一通りの屋台を見て、各々食べたいものを買って、ベンチに集まった。

みんなで他愛ない話をして笑っていると、
アナウンスが流れた。

『間もなく夜空を1万発の花火が彩ります。
お子さまとはぐれないよう…』

「とうとう花火だね!」

「そうだな。」

「西園寺、ちょっと飲み物買いに行くの付き合ってくれない?」


突然の長崎くんの提案に私は少し驚く。

このタイミングで?
しかも匡じゃなくて、どうして麗香?


「いいわよ。」

当然のようにOKした麗香にさらに驚く。

「今一番混んでるだろうし、あとにした方がよくない?」

「いいのよ。私も喉が乾いたの。」

「じゃあ一緒に…!」

「いいから都はここで谷くんと待ってなさい。

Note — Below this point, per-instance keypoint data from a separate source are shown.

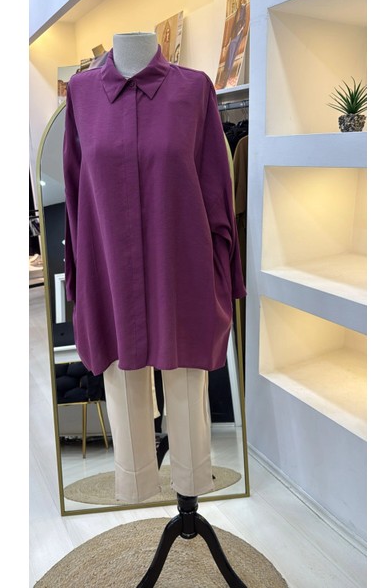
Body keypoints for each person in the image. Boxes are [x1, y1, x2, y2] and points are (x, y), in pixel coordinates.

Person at [63, 32, 246, 504]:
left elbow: (217, 192)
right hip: (109, 269)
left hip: (181, 267)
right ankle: (136, 483)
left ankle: (191, 486)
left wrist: (226, 276)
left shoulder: (194, 89)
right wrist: (79, 282)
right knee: (121, 377)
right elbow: (78, 197)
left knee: (185, 379)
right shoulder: (81, 94)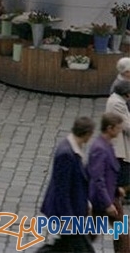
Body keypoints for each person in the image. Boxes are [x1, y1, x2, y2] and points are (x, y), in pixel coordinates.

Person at [40, 116, 95, 252]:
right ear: (87, 134)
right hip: (67, 216)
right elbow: (61, 190)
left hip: (73, 213)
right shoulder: (66, 154)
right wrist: (68, 219)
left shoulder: (73, 149)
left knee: (64, 248)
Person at [88, 112, 126, 253]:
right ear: (109, 128)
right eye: (117, 128)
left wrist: (117, 189)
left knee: (120, 233)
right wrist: (108, 203)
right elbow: (98, 178)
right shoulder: (100, 148)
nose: (119, 130)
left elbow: (108, 173)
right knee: (120, 233)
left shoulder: (106, 144)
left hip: (110, 196)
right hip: (103, 200)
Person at [105, 78, 130, 190]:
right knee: (123, 173)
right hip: (120, 144)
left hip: (120, 142)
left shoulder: (117, 100)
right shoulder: (118, 104)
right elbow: (127, 126)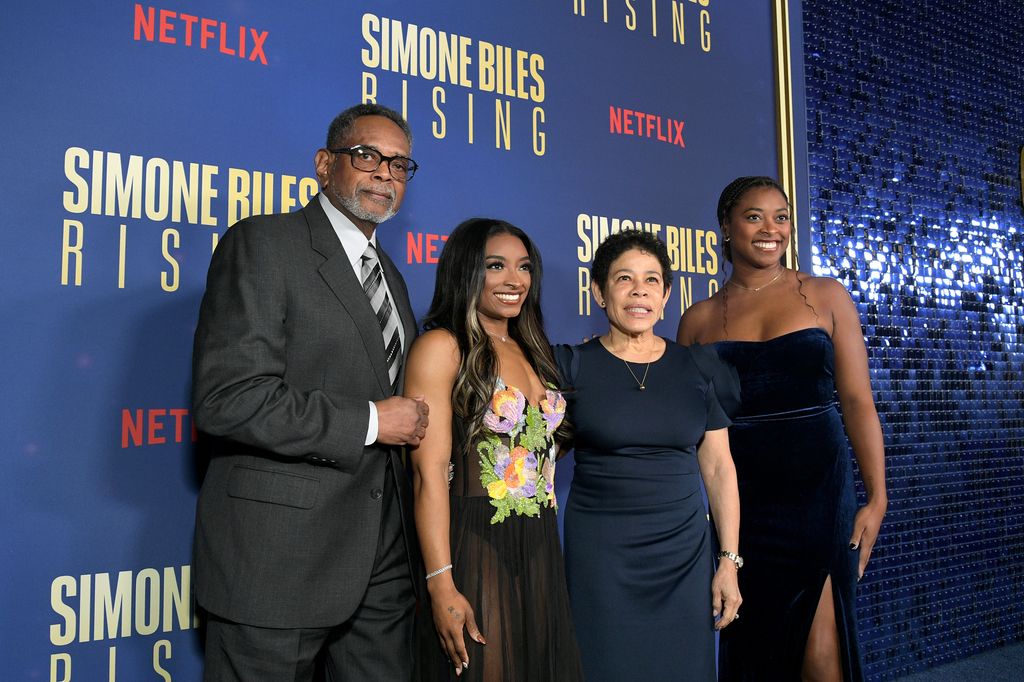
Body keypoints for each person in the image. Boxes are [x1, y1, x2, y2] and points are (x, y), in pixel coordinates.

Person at [191, 103, 429, 681]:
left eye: (400, 165)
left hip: (381, 561)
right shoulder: (264, 244)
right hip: (278, 562)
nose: (385, 174)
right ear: (325, 165)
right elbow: (229, 398)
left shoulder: (389, 274)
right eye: (367, 156)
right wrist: (372, 422)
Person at [677, 176, 887, 681]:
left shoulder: (825, 295)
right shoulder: (697, 321)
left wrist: (876, 498)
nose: (771, 229)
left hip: (819, 489)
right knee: (753, 647)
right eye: (754, 216)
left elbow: (858, 402)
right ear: (725, 228)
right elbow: (689, 431)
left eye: (781, 216)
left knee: (822, 655)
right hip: (741, 500)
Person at [556, 230, 742, 682]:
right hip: (602, 559)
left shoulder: (697, 367)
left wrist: (729, 561)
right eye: (624, 278)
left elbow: (718, 469)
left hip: (682, 557)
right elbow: (535, 460)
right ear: (599, 291)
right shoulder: (570, 366)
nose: (639, 290)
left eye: (652, 280)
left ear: (666, 295)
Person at [405, 218, 584, 681]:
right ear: (467, 271)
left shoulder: (533, 348)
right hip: (475, 544)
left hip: (541, 544)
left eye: (524, 267)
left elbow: (541, 449)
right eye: (496, 266)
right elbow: (428, 474)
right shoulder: (442, 347)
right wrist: (441, 582)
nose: (515, 280)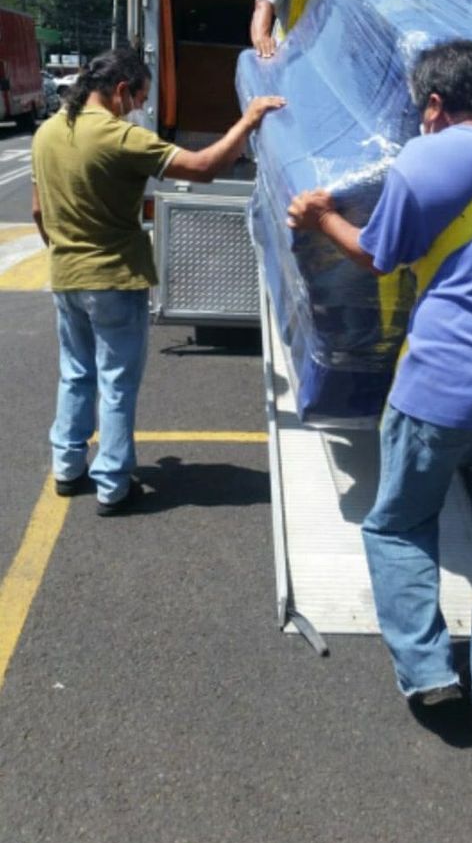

」

有無を言わせない麗香の言い方に、
私はおとなしくベンチに座り直した。

「安心してよ、近衛。
俺が西園寺のことちゃんとエスコートするから。」

「できるかしら?」

二人はそんな冗談を言い合いながら、人混みの中へ消えていってしまった。


匡と二人になり、一瞬沈黙する。


「麗香、大丈夫かな?下駄なのに…。」

「あいつら、マジで腹立つな…」

「え!?どうして?」


匡の顔を見ると、少し赤い気がする。

いや、きっといくつも吊るされた提灯の色だ…。


「なんでもねぇよ。
西園寺なら自分の体のことくらいわかってるだろ。」

「うん…。そうだね。」


いつもみたいにうまく会話が続かない。

匡はさておき、私はコミュ力だけはあるはずなのに!

つい、さっきの恥ずかしい妄想が頭の片隅に浮かんでしまう。


「き、匡…宿題終わった?」

「まだ。都は?」

「たぶん匡よりまだ。」


私が苦笑いすると、匡と目があった。

吸い込まれるような瞳。

匡は小さく口を開いた。


「浴衣……にあって「あれ?匡?」


ハッとなって横を見ると、
知らない男女の高校生らしきグループがいた。